═══ EXERCISE MATERIALS

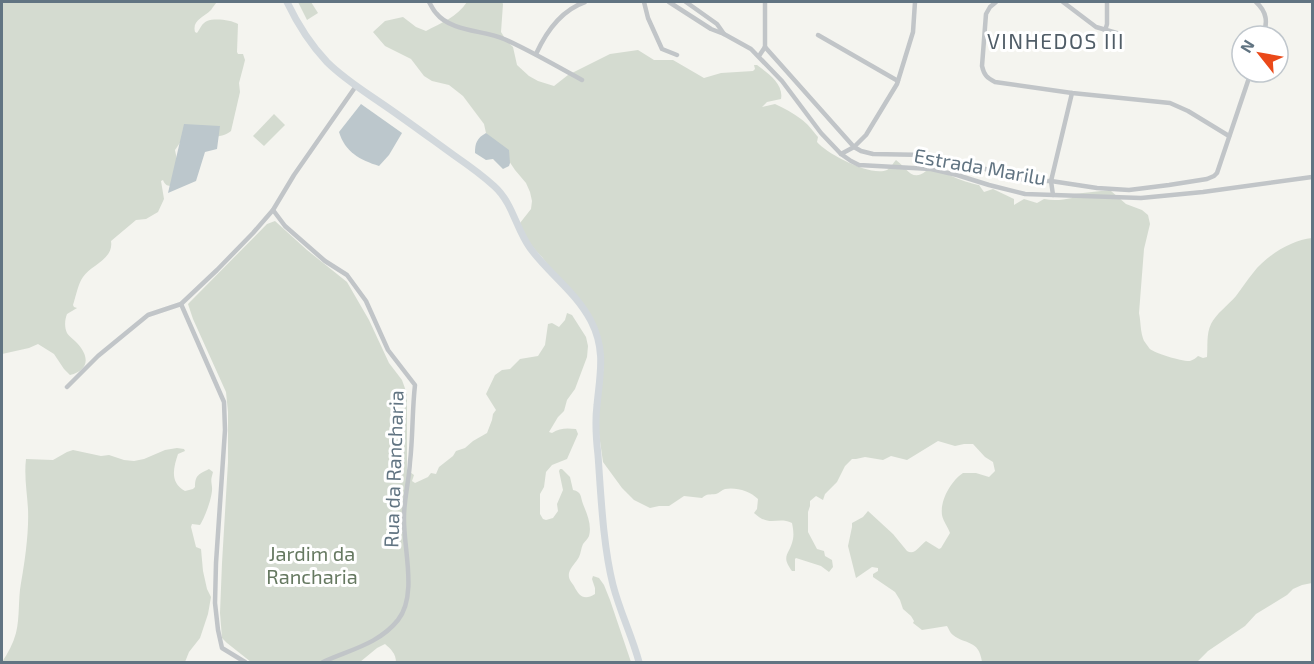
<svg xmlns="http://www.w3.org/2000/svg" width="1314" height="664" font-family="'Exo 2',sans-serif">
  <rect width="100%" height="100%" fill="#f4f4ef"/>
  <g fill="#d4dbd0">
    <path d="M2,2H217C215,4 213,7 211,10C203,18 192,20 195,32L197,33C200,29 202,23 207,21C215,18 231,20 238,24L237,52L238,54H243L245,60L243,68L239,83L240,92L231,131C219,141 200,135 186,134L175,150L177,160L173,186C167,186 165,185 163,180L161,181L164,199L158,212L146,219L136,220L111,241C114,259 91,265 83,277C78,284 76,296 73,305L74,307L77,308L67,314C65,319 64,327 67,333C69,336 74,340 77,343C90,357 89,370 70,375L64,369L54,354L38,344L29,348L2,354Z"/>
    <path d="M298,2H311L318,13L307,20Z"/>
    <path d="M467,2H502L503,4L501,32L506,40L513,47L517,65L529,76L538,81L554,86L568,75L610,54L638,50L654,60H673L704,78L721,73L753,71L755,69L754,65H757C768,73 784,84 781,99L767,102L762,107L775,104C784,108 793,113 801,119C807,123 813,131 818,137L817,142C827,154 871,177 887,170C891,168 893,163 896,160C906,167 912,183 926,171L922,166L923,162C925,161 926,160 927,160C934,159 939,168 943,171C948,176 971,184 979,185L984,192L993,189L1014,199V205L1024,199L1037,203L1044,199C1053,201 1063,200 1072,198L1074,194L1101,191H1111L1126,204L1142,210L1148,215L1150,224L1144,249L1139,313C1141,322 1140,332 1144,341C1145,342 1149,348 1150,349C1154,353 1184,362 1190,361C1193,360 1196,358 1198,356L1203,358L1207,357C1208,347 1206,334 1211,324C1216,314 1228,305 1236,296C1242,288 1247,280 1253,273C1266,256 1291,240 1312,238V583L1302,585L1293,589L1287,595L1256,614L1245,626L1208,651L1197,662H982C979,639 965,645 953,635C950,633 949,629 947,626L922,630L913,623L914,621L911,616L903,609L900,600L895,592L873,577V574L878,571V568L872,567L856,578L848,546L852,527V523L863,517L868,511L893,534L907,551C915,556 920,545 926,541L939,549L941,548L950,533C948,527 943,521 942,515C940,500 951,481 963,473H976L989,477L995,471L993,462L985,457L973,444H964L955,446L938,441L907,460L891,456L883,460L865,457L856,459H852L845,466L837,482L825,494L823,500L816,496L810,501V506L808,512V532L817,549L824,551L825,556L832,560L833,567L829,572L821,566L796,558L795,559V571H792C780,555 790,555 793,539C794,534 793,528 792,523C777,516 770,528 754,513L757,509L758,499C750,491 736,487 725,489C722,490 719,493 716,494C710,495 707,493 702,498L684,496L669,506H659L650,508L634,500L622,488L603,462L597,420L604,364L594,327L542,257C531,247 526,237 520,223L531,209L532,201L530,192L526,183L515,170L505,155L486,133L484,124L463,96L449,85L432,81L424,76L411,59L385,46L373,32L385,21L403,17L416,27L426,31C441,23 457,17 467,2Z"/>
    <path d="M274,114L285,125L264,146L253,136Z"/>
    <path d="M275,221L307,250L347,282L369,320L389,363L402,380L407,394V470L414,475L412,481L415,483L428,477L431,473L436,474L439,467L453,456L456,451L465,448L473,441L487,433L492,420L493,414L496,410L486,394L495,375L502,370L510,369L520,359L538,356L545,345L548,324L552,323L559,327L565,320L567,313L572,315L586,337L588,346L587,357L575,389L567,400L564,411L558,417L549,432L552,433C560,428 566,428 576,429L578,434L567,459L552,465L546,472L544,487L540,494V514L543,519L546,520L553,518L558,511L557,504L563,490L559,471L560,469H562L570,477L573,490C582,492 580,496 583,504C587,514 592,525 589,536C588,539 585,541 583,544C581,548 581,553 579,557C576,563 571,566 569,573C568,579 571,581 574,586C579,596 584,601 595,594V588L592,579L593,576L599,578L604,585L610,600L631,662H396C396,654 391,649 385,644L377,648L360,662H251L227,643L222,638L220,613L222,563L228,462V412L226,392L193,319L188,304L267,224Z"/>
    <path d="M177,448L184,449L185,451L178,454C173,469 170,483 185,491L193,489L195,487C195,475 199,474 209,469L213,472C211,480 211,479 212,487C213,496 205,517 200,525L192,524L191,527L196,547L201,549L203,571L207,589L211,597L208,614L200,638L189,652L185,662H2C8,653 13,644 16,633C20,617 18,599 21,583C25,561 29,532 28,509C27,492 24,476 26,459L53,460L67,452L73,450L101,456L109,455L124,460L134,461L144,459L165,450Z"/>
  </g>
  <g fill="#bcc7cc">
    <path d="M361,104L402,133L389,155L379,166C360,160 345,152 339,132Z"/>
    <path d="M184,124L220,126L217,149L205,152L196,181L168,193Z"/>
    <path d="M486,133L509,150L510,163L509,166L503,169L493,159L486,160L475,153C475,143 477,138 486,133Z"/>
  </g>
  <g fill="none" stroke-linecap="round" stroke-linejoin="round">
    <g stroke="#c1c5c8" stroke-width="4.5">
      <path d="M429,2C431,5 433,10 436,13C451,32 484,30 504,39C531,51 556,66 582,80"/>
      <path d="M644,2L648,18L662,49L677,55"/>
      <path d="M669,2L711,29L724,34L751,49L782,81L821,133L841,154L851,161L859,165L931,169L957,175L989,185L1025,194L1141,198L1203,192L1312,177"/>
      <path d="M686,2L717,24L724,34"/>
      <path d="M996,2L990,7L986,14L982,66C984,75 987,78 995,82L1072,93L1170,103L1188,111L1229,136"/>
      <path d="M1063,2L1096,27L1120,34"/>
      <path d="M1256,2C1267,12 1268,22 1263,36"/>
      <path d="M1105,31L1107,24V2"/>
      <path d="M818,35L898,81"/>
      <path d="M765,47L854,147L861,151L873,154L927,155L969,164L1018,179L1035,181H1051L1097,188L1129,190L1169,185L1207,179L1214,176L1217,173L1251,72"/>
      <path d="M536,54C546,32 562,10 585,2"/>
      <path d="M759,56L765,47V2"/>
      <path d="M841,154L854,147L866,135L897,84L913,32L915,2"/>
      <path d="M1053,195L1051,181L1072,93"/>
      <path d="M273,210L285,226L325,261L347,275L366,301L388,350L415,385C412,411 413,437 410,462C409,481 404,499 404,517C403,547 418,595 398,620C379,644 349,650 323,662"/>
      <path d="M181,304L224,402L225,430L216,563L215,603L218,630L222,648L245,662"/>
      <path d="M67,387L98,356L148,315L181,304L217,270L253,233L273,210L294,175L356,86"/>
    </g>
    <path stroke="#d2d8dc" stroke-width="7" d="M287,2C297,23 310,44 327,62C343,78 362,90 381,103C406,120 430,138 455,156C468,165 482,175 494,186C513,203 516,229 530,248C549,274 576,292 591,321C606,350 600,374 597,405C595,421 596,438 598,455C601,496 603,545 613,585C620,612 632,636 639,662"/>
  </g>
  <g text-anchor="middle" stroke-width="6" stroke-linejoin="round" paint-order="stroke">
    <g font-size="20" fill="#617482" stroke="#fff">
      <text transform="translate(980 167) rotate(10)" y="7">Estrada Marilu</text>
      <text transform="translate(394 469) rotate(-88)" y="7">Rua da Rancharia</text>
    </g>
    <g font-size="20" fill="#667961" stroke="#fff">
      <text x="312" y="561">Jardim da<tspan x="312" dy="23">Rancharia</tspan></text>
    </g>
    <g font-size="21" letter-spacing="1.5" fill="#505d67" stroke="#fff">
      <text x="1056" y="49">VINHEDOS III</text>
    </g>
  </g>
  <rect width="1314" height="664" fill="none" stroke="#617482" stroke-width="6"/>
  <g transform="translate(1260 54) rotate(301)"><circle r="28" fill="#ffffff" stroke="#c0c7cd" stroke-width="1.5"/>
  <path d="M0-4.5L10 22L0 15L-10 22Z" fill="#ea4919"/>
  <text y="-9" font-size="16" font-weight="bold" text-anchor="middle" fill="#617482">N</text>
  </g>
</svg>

══════
═══ EXERCISE MATERIALS

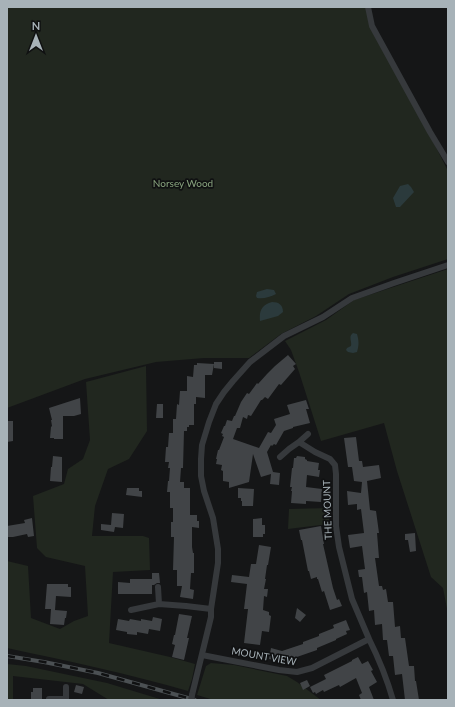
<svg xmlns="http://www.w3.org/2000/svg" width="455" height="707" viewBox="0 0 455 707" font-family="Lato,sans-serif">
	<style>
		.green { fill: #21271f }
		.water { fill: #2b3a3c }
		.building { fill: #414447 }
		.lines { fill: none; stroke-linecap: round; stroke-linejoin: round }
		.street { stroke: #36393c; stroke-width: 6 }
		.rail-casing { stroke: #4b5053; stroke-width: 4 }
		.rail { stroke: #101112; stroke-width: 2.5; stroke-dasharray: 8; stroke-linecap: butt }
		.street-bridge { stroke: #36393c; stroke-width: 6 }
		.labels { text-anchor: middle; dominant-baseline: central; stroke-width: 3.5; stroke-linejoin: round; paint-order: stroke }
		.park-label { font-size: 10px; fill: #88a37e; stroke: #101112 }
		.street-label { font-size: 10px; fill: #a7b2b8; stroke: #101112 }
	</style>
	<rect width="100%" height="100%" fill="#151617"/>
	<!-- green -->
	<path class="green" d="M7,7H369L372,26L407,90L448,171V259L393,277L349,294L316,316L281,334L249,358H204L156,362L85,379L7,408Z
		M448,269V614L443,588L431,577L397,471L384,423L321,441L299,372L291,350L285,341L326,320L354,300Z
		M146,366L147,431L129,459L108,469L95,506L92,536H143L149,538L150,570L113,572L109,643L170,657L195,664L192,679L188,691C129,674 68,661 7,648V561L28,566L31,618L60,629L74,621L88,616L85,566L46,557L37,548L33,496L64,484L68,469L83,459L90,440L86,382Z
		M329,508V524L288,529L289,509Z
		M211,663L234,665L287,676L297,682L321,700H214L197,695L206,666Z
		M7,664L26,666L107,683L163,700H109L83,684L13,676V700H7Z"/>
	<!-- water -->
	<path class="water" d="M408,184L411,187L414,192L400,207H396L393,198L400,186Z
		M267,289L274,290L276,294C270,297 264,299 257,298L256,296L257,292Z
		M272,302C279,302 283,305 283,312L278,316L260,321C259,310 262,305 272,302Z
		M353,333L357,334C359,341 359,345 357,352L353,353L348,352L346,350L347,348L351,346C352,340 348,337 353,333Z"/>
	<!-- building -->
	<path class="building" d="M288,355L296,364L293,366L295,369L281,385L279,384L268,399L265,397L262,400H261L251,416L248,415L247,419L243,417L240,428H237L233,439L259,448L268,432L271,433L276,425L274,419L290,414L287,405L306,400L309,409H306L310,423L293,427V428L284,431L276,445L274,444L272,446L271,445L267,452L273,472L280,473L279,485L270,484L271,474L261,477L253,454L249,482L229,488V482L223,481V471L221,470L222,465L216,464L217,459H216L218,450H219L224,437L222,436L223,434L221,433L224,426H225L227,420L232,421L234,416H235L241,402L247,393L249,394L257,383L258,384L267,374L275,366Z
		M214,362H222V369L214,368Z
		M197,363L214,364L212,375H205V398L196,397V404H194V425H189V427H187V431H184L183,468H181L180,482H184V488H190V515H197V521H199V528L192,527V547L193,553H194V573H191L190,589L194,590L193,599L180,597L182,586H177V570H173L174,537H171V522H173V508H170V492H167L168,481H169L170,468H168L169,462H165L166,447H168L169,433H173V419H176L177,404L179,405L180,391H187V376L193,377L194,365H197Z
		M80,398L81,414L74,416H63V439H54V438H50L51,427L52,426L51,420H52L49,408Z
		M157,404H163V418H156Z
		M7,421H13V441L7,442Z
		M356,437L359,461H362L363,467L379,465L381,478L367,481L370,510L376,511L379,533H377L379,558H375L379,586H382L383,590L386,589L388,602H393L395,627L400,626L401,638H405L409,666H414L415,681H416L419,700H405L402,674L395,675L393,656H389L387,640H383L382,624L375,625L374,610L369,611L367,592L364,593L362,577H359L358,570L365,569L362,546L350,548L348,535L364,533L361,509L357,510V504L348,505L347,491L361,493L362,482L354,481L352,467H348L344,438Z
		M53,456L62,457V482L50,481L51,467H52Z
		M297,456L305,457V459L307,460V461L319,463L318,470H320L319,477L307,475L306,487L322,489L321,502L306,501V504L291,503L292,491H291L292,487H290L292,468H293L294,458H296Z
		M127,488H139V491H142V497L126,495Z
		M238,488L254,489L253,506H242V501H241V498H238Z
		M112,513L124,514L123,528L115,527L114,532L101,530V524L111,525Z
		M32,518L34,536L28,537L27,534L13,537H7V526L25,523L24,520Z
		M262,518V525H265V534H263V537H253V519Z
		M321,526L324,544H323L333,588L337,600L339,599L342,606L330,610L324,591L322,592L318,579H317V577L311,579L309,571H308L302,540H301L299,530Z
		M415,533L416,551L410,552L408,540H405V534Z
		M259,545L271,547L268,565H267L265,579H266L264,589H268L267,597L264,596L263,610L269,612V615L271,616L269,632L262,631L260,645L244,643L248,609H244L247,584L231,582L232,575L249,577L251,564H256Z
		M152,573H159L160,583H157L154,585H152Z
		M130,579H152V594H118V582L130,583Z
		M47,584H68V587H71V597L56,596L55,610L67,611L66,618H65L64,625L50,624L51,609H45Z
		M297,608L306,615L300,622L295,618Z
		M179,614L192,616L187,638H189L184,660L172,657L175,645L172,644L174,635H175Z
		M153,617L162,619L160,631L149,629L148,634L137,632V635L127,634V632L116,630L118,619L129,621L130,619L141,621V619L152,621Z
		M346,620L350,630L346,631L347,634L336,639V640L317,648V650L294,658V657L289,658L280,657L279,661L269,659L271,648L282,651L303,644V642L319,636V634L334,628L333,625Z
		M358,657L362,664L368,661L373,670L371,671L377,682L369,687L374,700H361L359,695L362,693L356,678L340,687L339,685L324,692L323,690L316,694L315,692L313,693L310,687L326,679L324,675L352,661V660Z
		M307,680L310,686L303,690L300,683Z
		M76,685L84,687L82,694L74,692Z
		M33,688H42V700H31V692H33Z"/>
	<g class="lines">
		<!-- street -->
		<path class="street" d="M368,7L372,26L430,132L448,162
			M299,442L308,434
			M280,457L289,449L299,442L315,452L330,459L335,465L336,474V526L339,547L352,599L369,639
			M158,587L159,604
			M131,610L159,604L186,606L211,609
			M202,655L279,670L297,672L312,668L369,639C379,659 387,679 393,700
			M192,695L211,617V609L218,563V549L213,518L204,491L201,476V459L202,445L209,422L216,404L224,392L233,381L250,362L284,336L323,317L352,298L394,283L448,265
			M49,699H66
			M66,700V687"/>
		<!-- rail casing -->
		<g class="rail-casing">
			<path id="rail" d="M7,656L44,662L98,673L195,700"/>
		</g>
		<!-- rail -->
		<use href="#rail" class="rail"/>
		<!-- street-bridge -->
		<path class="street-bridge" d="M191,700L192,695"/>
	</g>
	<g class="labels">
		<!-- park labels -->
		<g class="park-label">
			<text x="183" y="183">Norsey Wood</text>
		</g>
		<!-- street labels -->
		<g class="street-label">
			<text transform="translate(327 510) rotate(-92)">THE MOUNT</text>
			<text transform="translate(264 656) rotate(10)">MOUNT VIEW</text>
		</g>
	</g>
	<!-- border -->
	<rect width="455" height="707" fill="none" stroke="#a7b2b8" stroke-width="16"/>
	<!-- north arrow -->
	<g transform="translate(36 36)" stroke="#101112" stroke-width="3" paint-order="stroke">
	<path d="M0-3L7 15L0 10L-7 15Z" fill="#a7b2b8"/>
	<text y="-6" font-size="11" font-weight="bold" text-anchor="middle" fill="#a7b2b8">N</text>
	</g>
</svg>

══════
═══ EXERCISE MATERIALS

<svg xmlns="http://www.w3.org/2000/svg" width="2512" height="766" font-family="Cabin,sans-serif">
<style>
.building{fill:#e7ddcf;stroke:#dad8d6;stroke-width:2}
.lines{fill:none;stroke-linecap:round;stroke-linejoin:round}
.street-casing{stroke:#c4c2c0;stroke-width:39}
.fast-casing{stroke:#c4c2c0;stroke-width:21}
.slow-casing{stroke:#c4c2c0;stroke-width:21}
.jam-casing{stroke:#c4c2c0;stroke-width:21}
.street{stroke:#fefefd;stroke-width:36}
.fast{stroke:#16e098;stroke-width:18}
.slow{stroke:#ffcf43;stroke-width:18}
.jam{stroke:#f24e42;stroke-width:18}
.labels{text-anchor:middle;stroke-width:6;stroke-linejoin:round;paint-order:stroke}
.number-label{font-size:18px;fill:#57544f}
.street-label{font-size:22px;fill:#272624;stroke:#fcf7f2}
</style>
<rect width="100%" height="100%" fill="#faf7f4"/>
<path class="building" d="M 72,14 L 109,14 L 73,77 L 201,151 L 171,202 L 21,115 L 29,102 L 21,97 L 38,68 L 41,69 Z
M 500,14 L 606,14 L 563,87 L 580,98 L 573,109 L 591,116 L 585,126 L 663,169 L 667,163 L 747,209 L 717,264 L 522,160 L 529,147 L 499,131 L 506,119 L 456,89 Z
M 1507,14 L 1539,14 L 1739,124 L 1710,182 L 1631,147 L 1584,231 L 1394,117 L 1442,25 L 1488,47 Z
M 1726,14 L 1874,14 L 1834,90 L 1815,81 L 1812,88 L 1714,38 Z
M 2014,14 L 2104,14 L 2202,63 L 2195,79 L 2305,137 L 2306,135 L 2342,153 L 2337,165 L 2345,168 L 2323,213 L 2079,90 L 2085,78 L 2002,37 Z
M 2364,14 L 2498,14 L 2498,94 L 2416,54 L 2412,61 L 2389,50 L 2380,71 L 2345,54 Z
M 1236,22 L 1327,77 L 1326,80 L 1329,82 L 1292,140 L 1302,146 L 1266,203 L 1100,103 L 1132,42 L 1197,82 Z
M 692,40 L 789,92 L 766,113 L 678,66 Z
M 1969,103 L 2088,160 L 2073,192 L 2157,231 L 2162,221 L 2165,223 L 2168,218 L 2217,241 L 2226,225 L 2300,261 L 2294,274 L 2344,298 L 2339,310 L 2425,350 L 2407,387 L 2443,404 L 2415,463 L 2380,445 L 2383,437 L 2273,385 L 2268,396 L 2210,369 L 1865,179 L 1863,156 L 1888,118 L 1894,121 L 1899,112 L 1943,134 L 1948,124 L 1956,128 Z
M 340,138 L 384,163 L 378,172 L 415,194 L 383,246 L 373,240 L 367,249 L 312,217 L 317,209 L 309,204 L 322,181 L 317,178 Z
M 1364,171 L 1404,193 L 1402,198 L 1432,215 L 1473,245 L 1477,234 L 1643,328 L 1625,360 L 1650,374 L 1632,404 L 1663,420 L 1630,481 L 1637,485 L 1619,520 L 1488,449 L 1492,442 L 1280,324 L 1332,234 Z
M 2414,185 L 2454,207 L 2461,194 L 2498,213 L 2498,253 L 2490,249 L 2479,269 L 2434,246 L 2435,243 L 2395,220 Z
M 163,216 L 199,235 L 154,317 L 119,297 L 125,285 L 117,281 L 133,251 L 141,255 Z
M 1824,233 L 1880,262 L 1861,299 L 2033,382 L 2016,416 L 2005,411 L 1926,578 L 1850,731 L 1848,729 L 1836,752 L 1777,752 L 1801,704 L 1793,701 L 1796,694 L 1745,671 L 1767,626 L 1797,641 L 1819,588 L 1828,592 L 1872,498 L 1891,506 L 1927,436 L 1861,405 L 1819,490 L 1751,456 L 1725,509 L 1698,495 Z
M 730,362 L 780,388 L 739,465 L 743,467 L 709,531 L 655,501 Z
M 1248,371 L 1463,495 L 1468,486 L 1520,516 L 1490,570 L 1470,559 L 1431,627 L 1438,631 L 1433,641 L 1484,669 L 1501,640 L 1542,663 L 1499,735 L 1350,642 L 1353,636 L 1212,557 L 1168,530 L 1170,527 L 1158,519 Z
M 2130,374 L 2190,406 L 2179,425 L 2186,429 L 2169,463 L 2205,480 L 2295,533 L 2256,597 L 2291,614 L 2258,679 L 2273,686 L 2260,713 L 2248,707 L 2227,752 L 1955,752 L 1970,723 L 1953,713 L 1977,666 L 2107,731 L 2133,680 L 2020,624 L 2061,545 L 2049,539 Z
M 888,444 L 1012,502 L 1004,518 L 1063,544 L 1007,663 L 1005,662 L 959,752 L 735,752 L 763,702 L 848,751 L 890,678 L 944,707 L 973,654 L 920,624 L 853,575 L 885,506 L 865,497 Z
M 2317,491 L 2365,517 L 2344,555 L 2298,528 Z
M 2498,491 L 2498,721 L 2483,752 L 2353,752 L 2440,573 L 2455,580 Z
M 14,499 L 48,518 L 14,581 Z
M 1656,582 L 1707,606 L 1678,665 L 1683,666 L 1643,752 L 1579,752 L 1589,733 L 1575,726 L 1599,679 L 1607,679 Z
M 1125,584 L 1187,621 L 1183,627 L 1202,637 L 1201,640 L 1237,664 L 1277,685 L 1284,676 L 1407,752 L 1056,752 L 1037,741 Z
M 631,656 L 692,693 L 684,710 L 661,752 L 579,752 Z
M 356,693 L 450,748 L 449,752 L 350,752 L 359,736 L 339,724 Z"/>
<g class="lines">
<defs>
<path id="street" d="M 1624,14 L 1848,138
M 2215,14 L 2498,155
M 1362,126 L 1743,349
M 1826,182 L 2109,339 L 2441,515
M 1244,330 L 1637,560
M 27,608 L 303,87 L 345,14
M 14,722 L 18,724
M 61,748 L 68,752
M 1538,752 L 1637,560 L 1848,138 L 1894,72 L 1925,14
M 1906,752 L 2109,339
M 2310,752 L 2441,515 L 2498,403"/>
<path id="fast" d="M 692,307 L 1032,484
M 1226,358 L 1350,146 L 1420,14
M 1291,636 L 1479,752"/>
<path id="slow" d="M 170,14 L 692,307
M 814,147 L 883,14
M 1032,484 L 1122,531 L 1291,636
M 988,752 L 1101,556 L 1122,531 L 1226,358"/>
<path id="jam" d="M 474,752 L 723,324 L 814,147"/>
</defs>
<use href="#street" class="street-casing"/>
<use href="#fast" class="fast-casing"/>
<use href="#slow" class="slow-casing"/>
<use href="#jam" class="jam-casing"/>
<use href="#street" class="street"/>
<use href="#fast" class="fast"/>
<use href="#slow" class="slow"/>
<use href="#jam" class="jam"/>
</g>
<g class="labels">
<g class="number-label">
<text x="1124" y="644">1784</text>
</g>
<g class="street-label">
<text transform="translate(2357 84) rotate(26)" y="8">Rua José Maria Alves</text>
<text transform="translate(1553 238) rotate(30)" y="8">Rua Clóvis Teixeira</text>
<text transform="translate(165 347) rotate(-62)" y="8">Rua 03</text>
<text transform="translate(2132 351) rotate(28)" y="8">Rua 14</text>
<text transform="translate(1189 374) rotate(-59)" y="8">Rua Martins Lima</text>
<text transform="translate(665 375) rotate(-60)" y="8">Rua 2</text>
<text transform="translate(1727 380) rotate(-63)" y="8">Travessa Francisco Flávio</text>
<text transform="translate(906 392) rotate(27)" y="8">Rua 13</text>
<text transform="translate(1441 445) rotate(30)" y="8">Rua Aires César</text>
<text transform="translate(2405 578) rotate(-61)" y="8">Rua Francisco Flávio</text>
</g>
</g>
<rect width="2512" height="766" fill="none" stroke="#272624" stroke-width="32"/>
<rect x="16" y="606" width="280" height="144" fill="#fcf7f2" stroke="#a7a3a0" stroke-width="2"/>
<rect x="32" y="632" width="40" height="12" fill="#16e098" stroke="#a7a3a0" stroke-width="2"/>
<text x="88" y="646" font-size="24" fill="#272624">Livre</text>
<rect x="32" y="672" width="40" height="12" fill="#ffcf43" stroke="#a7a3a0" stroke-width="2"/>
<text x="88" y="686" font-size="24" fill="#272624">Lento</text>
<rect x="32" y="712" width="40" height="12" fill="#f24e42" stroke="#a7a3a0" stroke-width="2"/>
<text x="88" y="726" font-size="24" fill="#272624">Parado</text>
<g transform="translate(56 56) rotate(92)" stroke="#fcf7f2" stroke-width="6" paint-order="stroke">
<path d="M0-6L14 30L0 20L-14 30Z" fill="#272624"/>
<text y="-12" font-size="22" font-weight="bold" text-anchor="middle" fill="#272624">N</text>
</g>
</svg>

══════

● WHAT THIS TASK INVOLVES: Return every line from the material that contains the word "lines".

● ANSWER TO THIS PROBLEM:
		.lines { fill: none; stroke-linecap: round; stroke-linejoin: round }
	<g class="lines">
.lines{fill:none;stroke-linecap:round;stroke-linejoin:round}
<g class="lines">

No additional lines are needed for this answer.